L'organisme chargé de quantifier les polluants dans l'air en France s'intéresse désormais à la suie, composée de particules de carbone rejetées par les cheminées et les véhicules. Ce polluant reste pourtant mal connu malgré un impact majeur sur la santé et le climat. La France disposera pour la première fois d'un relevé spécifique pour cette catégorie de polluants dans son inventaire national de 2013, indique à l'AFP Jérôme Boutang, directeur général du Centre interprofessionnel technique d'études de la pollution atmosphérique. "Le black carbone ou carbone suie est un ensemble de particules qui attirent l'attention en ce momentcar elles sont à l'intersection des problématiques de santé et du changement climatique", souligne-t-il.
En février dernier, les Etats-Unis ont posé les bases d'une coalition de plusieurs nations destinée à combattre les polluants à courte durée de vie, catégorie incluant notamment la suie mais aussi le méthane.

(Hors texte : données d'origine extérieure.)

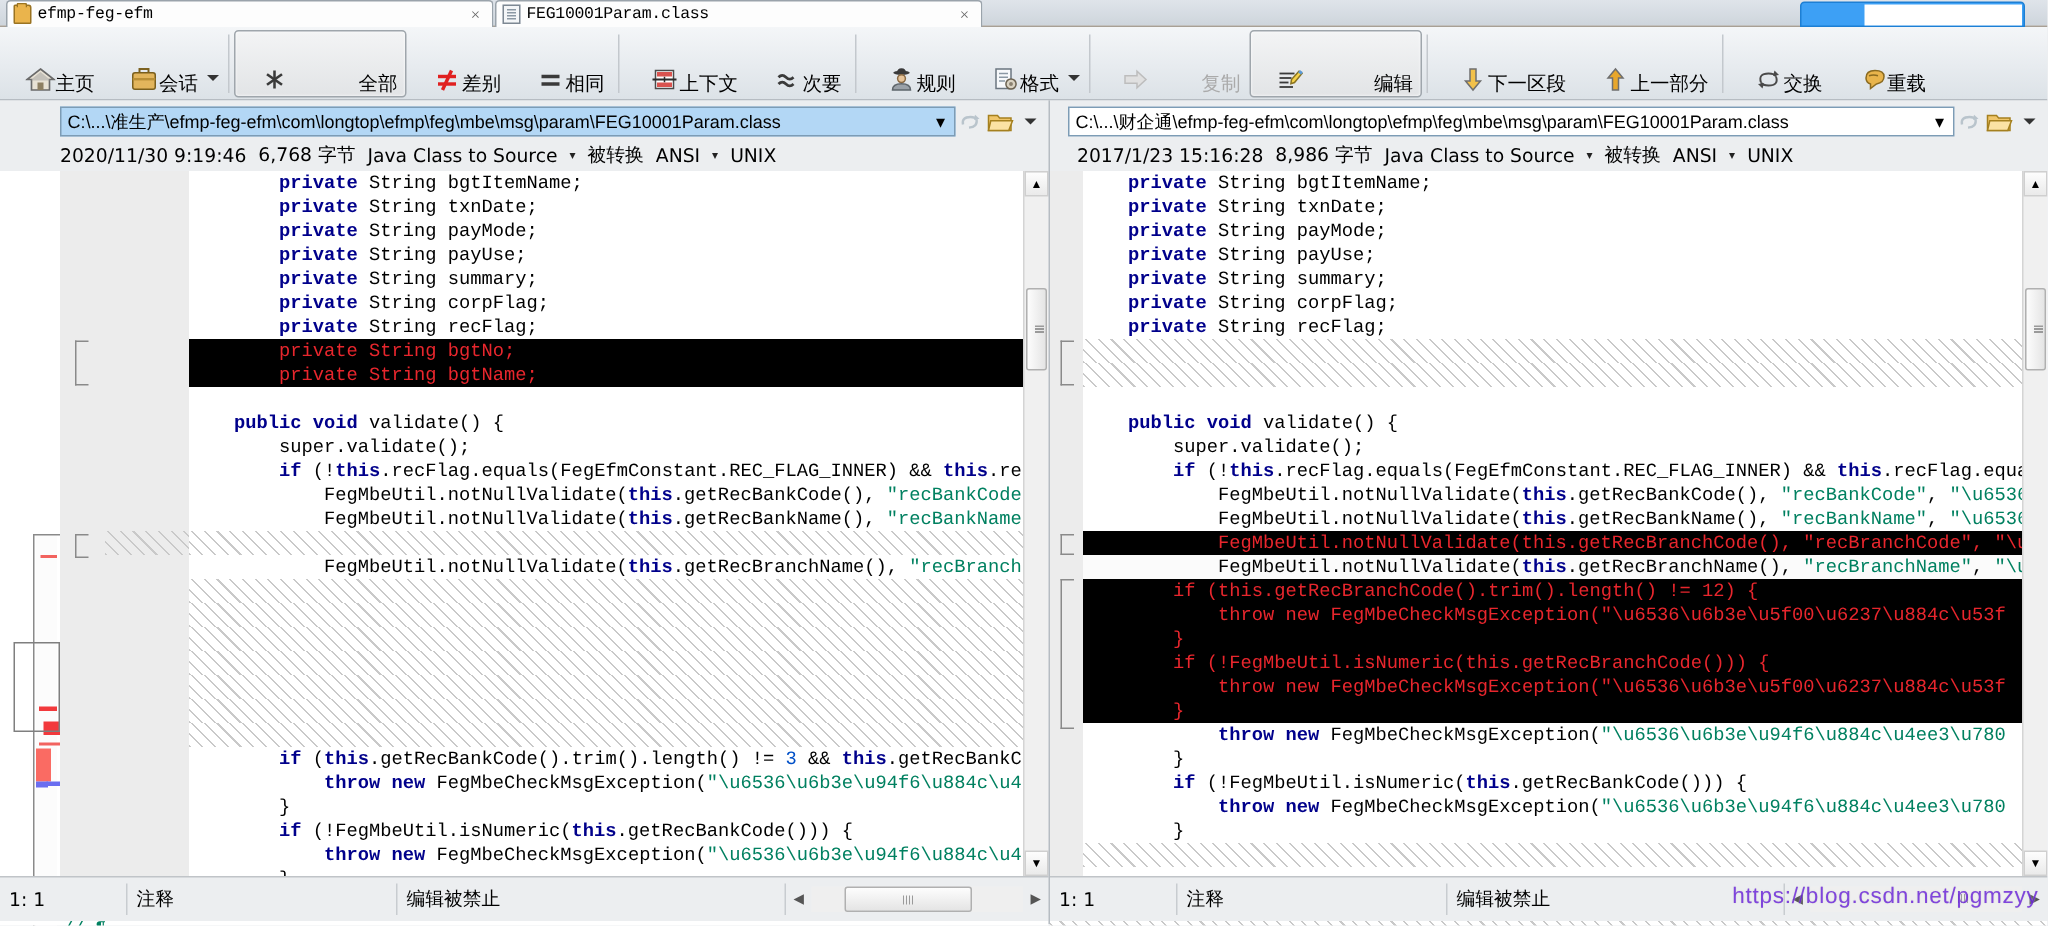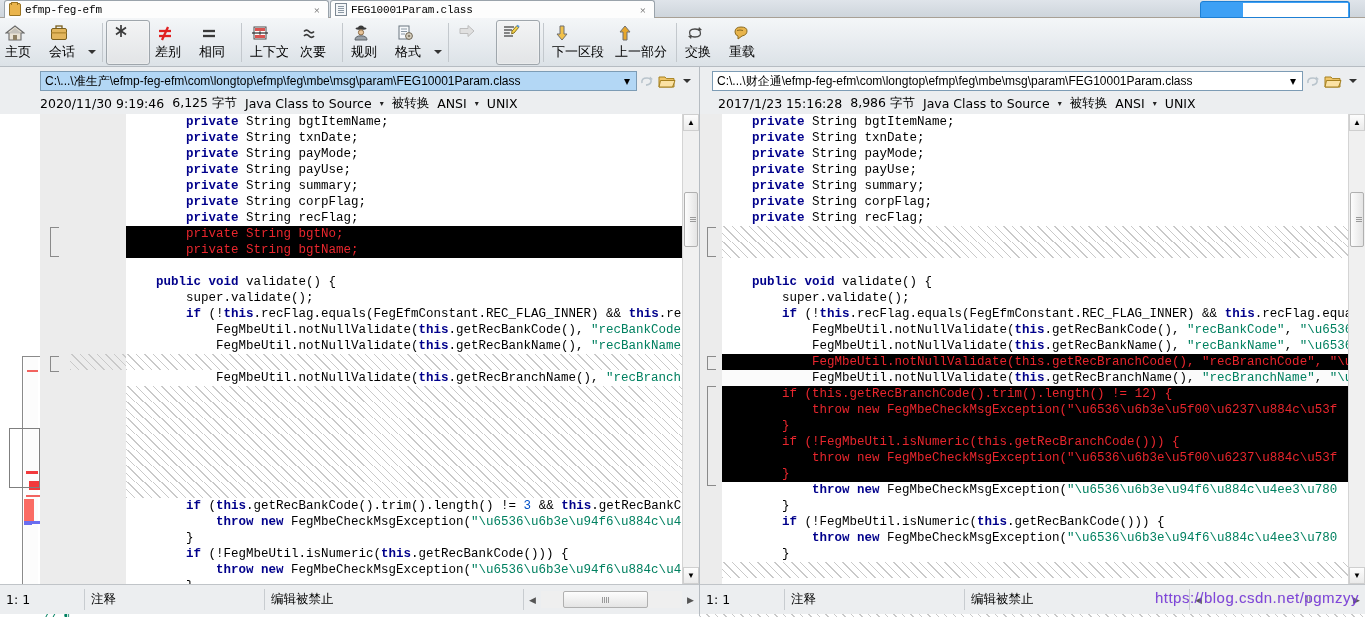--- a/index.html
+++ b/index.html
@@ -47,8 +47,8 @@
     display:flex; align-items:stretch; padding:1px 0 0 0;
   }
   .rbtn {
-    min-width:44px; padding:1px 5px 0 4px;
-    display:flex; flex-direction:column; align-items:flex-start; justify-content:flex-start;
+    min-width:44px; padding:1px 5px 0 16px;
+    display:flex; align-items:flex-end; justify-content:flex-start;
     cursor:default; border:1px solid transparent; border-radius:3px; margin:1px 0;
   }
   .rbtn .ico { height:22px; display:flex; align-items:center; justify-content:center; }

La secrétaire d'Etat américaine Hillary Clinton avait alors cité un rapport de l'ONU selon lequel "l'élimination de ces sources de pollution d'ici à 2030 permettrait de réduire de 0,5°C la hausse prévue de 1,0 degré du réchauffement de la planète d'ici à 2050". "Se concentrer sur les polluants à courte durée de vie présente un avantage: si nous pouvons les réduire de manière significative, nous aurons des effets sur notre climat à relativement court terme", avait-elle assuré.
En raison de la durée de vie très longue du CO2 dans l'atmosphère (une centaine d'années), les actions contre ce gaz, principal responsable du changement climatique, ne peuvent avoir des résultats qu'à long terme. La lutte contre la suie est donc "complémentaire", selon le Centre interprofessionnel technique d'études de la pollution atmosphérique. D'une durée de vie de 3 à 8 jours, ces particules sont émises par le chauffage au bois et le transport routier dans les pays développés mais aussi par les fours de cuisson au bois et le brûlage des déchets verts dans les pays en développement. "La première étape, c'est de quantifier ces émissions de carbone suie, ensuite vous pouvez agir dessus", conclut Jérôme Boutang.